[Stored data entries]
------------------------------------------------
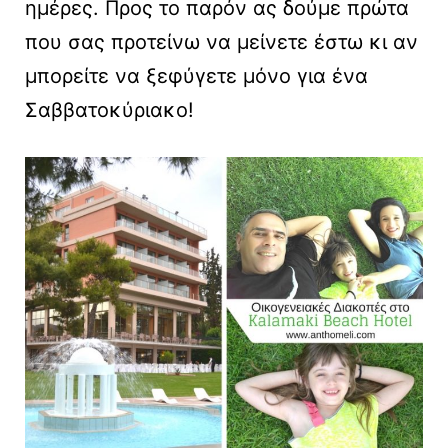
ημέρες. Προς το παρόν ας δούμε πρώτα
που σας προτείνω να μείνετε έστω κι αν
μπορείτε να ξεφύγετε μόνο για ένα
Σαββατοκύριακο!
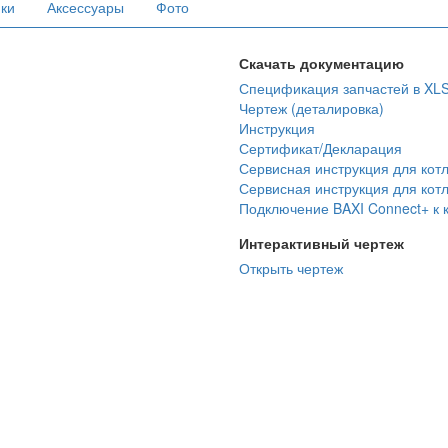
ики
Аксессуары
Фото
Скачать документацию
Спецификация запчастей в XL
Чертеж (деталировка)
Инструкция
Сертификат/Декларация
Сервисная инструкция для кот
Сервисная инструкция для кот
Подключение BAXI Connect+ к к
Интерактивный чертеж
Открыть чертеж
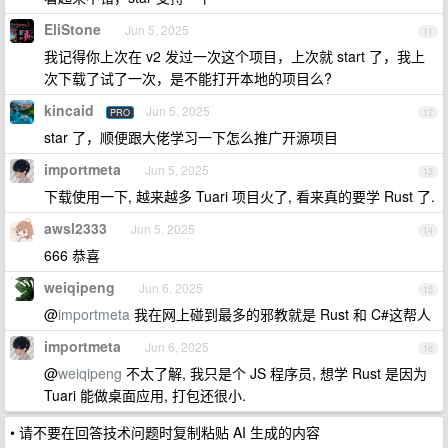
EliStone
Jun 5, 2025
11
我记得你上次在 v2 发过一次这个项目，上次就 start 了，我上
次下载了试了一次，是不能打开本地的项目么?
kincaid
Jun 5, 2025
PRO
12
star 了，顺便跟大佬学习一下怎么推广开源项目
importmeta
Jun 5, 2025
13
下载使用一下, 越来越多 Tuari 项目火了, 看来真的要学 Rust 了.
awsl2333
Jun 5, 2025
14
666 恭喜
weiqipeng
Jun 6, 2025
15
@
importmeta
我在网上碰到最多的邪教就是 Rust 和 C#这帮人
importmeta
Jun 6, 2025
16
@
weiqipeng
不太了解, 我只是个 JS 程序员, 想学 Rust 是因为
Tuari 能做桌面应用, 打包还很小.
• 请不要在回答技术问题时复制粘贴 AI 生成的内容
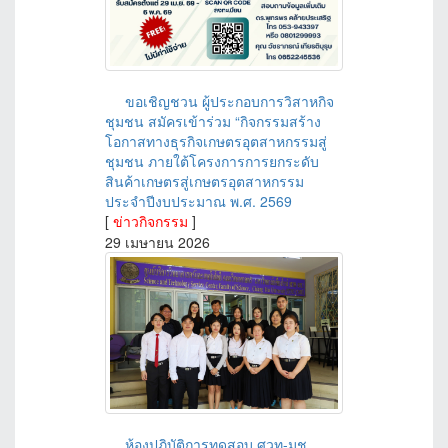
ขอเชิญชวน ผู้ประกอบการวิสาหกิจ
ชุมชน สมัครเข้าร่วม “กิจกรรมสร้าง
โอกาสทางธุรกิจเกษตรอุตสาหกรรมสู่
ชุมชน ภายใต้โครงการการยกระดับ
สินค้าเกษตรสู่เกษตรอุตสาหกรรม
ประจำปีงบประมาณ พ.ศ. 2569
[
ข่าวกิจกรรม
]
29 เมษายน 2026
ห้องปฏิบัติการทดสอบ ศวท-มช.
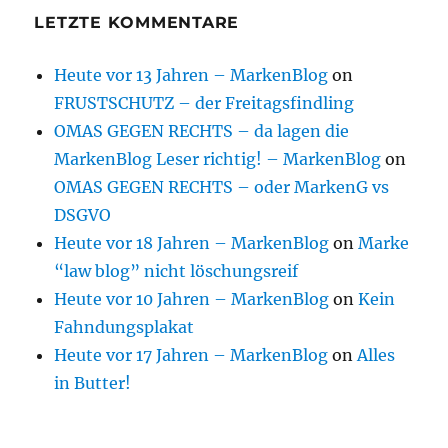
LETZTE KOMMENTARE
Heute vor 13 Jahren – MarkenBlog
on
FRUSTSCHUTZ – der Freitagsfindling
OMAS GEGEN RECHTS – da lagen die
MarkenBlog Leser richtig! – MarkenBlog
on
OMAS GEGEN RECHTS – oder MarkenG vs
DSGVO
Heute vor 18 Jahren – MarkenBlog
on
Marke
“law blog” nicht löschungsreif
Heute vor 10 Jahren – MarkenBlog
on
Kein
Fahndungsplakat
Heute vor 17 Jahren – MarkenBlog
on
Alles
in Butter!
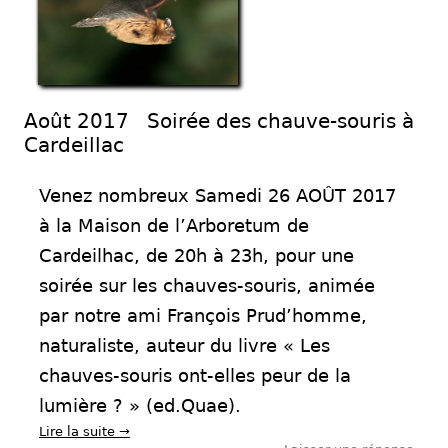
Août 2017 Soirée des chauve-souris à
Cardeillac
Venez nombreux Samedi 26 AOÛT 2017
à la Maison de l’Arboretum de
Cardeilhac, de 20h à 23h, pour une
soirée sur les chauves-souris, animée
par notre ami François Prud’homme,
naturaliste, auteur du livre « Les
chauves-souris ont-elles peur de la
lumière ? » (ed.Quae).
Lire la suite
→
------------------------------------------------
Problem to solve
Go through the records above and return each line in which the word "Heute" occurs.

Task solution
Heute vor 13 Jahren – MarkenBlog
Heute vor 18 Jahren – MarkenBlog
Heute vor 10 Jahren – MarkenBlog
Heute vor 17 Jahren – MarkenBlog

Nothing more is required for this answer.